Ry tells of his favorite local TV show from the 50s that featured country and rock legends like Johnny Cash, Hank Snow, Gene Vincent and Eddie Cochran. “Come down and get with us.” His main reference for his book was a 1931 directory of the city that gave names and occupations. “Three thousand pages long! There was only one Hispanic doctor, fifty Chinese dentists and hundreds of pages of pants pressers. And apartment buildings with names.” A beloved signature of Los Angeles. “If I needed a name (for a story) I got it here. It’s the hidden things, like the Mexican Hospital.” Then related the racist practice of diagnosing Latinos with TB in order to deport them. “I love it when the veil is pulled back.” 
 
One of Ry Cooder’s favorite characters from those days was a jazz musician named Billy Tipton, who was a woman but lived as a man. Migrating to LA after growing up in the Midwest in her mother’s boarding house that catered to musicians, she developed a great talent but women were not allowed to be jazz musicians so she opted to live as a man, even married three times and her secret was kept until her death.  Cooder highly recommends her autobiography “Suits Me.” 
 
Cooder wound up the evening with his story of visiting the late, great John Lee Hooker in his last days. “He was in his bedroom with the curtains drawn watching TV, wearing black PJs, sunglasses and a derby.
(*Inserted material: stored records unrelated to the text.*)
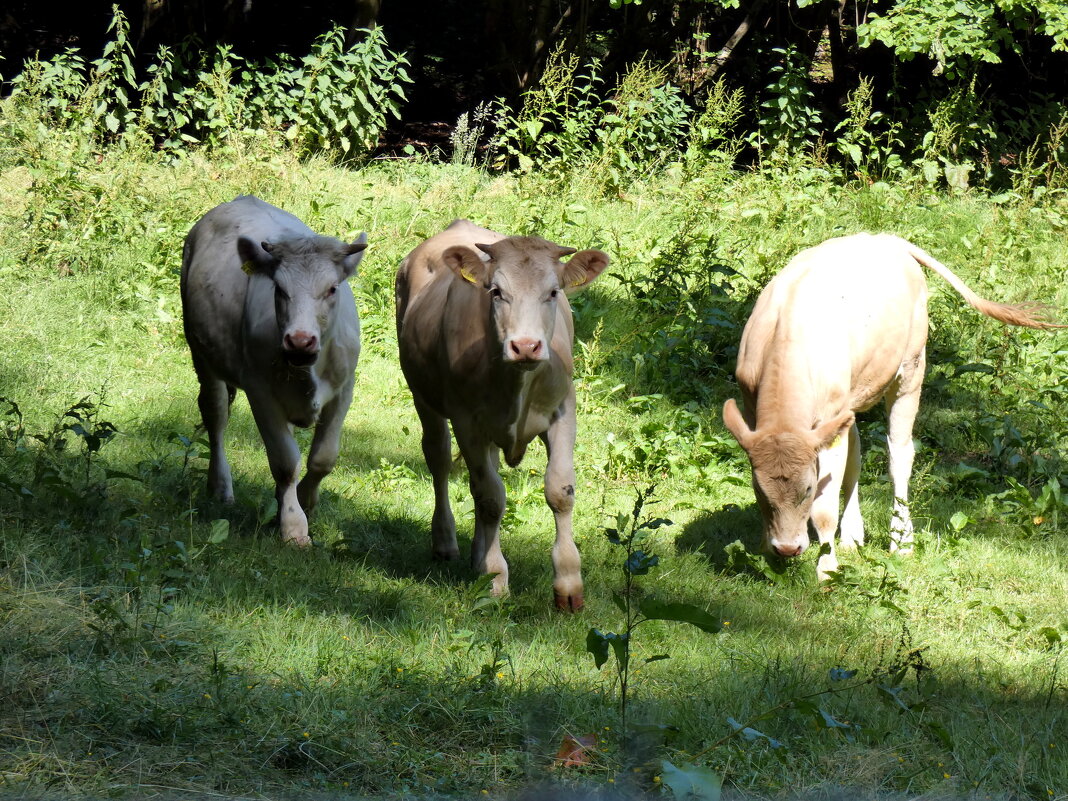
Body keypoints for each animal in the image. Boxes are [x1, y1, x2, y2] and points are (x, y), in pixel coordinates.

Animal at [179, 194, 367, 546]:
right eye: (279, 289)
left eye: (332, 289)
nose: (300, 340)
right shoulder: (260, 391)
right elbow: (284, 462)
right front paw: (293, 526)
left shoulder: (344, 389)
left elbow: (323, 458)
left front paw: (304, 501)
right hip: (201, 352)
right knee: (215, 414)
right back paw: (220, 486)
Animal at [397, 217, 610, 606]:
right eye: (496, 292)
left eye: (553, 292)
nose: (525, 345)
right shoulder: (467, 421)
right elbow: (491, 498)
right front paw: (496, 578)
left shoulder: (563, 411)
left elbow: (559, 490)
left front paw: (569, 583)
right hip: (423, 395)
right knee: (440, 459)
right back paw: (446, 541)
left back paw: (477, 554)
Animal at [721, 233, 1055, 585]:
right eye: (759, 488)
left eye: (808, 488)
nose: (786, 548)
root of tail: (885, 238)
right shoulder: (758, 411)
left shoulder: (829, 421)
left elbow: (824, 508)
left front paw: (827, 569)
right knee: (856, 457)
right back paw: (853, 534)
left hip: (911, 367)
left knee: (900, 454)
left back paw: (901, 539)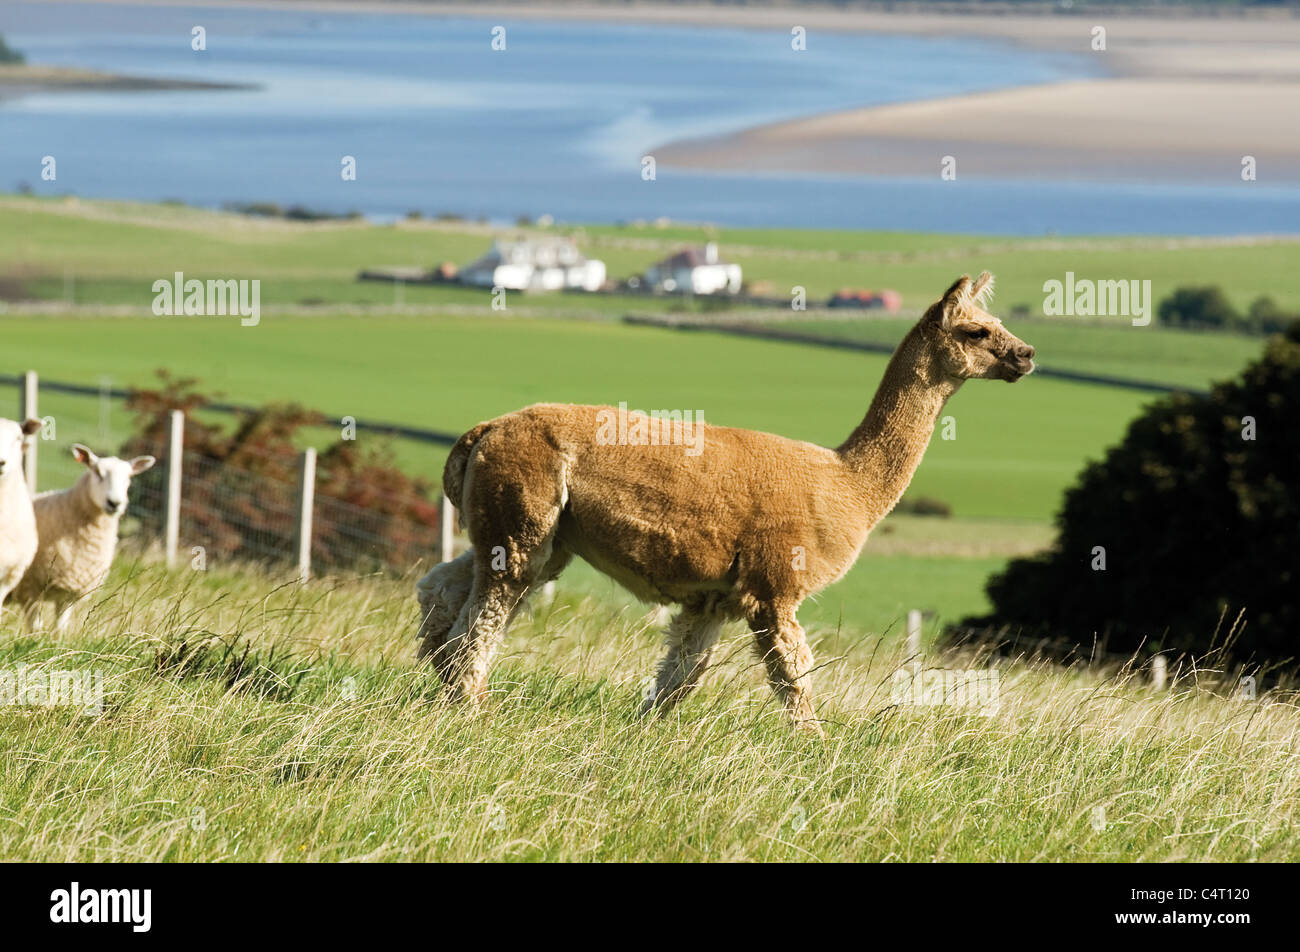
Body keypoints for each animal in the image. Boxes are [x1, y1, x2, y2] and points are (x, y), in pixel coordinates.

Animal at [12, 443, 156, 631]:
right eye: (98, 472)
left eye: (129, 477)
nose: (114, 503)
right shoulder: (29, 589)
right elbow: (35, 629)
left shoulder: (67, 591)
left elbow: (60, 629)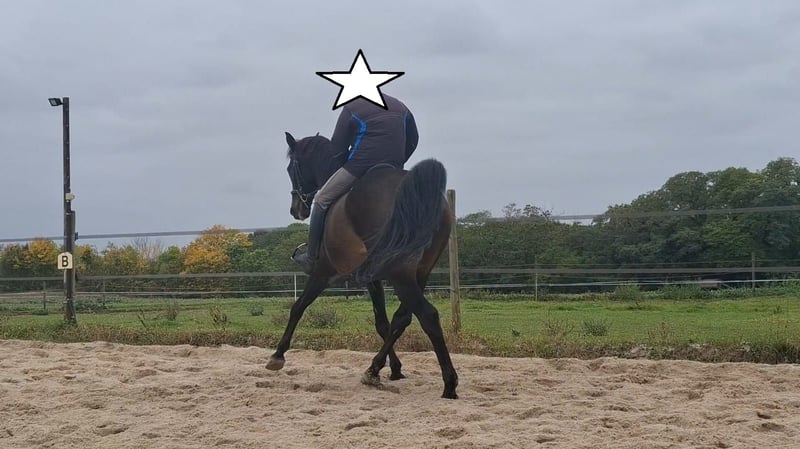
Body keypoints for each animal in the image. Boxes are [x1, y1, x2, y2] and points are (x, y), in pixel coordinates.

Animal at [265, 131, 459, 399]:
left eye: (291, 167)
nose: (296, 210)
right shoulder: (373, 278)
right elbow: (383, 323)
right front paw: (395, 369)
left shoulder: (323, 272)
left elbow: (298, 307)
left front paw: (278, 355)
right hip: (419, 272)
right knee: (404, 317)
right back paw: (374, 369)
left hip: (400, 274)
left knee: (428, 315)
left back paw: (448, 383)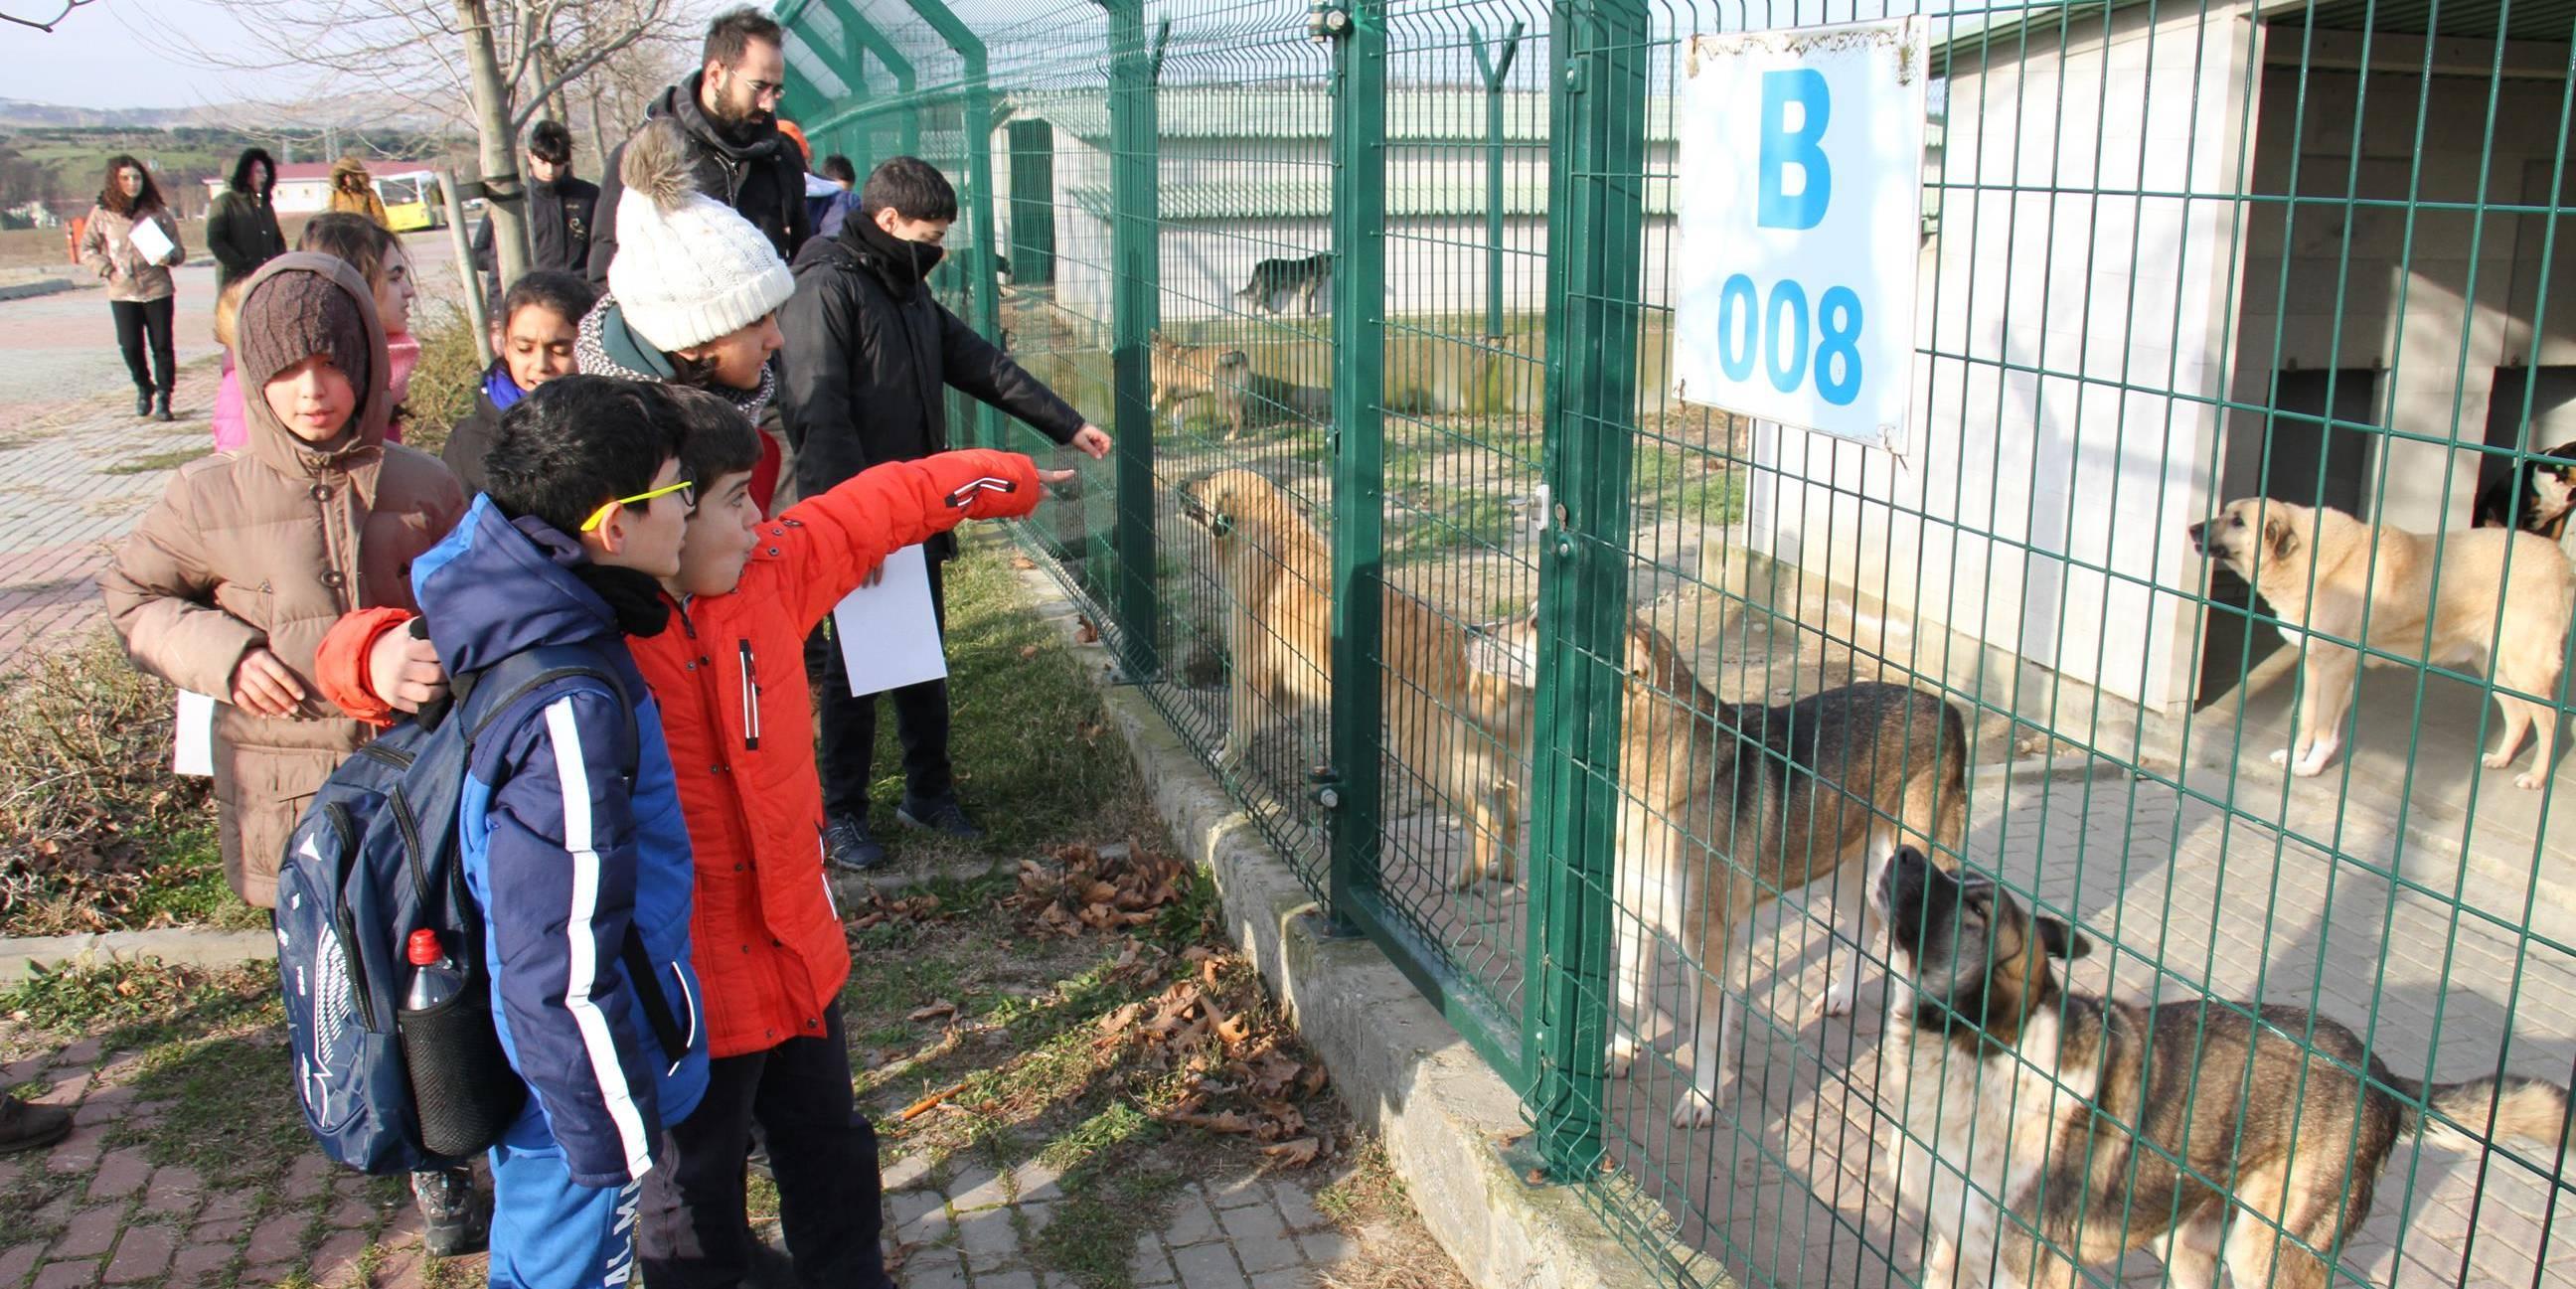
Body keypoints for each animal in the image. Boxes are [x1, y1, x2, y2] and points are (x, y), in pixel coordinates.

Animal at [1180, 469, 1525, 891]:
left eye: (1207, 482)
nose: (1180, 486)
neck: (1268, 533)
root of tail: (1461, 653)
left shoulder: (1250, 669)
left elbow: (1239, 723)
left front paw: (1223, 757)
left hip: (1427, 759)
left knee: (1486, 821)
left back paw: (1463, 878)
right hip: (1489, 764)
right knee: (1509, 814)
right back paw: (1503, 872)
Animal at [1874, 845, 2576, 1289]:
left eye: (1976, 911)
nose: (1904, 852)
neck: (1981, 1049)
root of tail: (2381, 1071)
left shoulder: (2032, 1269)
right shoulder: (1953, 1248)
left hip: (2270, 1253)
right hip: (2185, 1242)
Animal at [2194, 497, 2576, 788]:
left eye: (2238, 521)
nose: (2192, 530)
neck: (2309, 558)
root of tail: (2560, 559)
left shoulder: (2335, 669)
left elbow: (2322, 727)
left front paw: (2311, 767)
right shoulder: (2315, 665)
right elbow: (2307, 719)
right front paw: (2295, 758)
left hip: (2524, 668)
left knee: (2549, 722)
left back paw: (2537, 777)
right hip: (2495, 668)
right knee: (2519, 716)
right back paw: (2500, 759)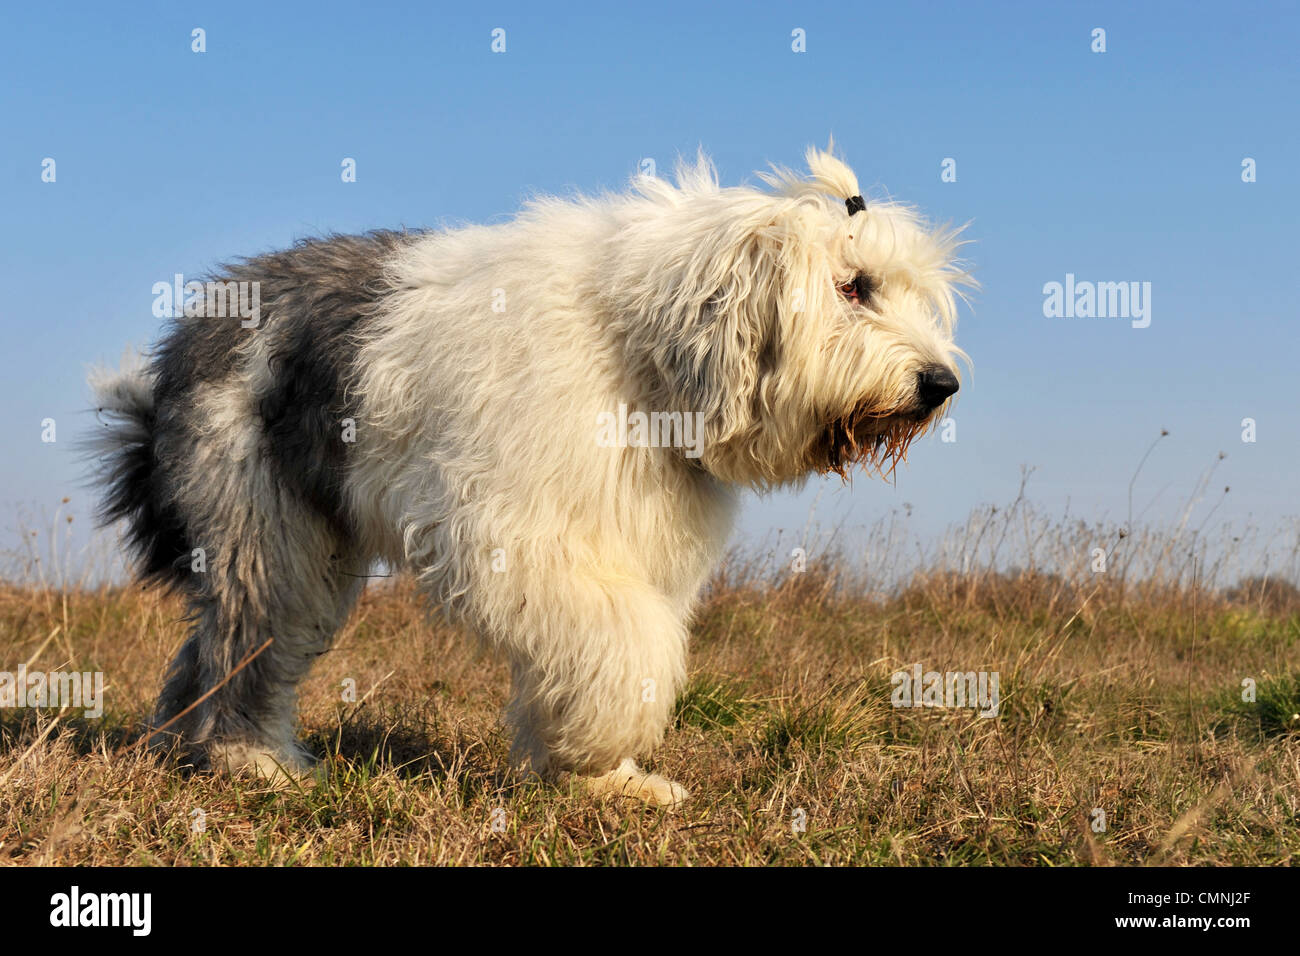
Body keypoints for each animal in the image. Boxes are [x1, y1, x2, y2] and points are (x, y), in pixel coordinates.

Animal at [89, 147, 967, 806]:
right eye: (854, 287)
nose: (940, 384)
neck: (638, 350)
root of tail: (187, 335)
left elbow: (624, 642)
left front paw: (607, 780)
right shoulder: (519, 530)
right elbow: (622, 639)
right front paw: (597, 752)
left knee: (212, 644)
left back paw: (180, 746)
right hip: (265, 522)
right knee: (250, 636)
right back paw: (253, 762)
Robert Mitchum was on the screen and Hooker couldn’t figure out – ‘sometimes he’s a cop and sometimes a cowboy and sometimes a bad guy.” Chuckling as he told Mr. Hooker different films have different stories. They were very good friends.
 
During the book signing portion of the personal appearance, the question kept coming up, when are you going to play LA? Cooder told of a beloved side man who was having some health issues, but left the door open. He’s not done yet, not by a dam site.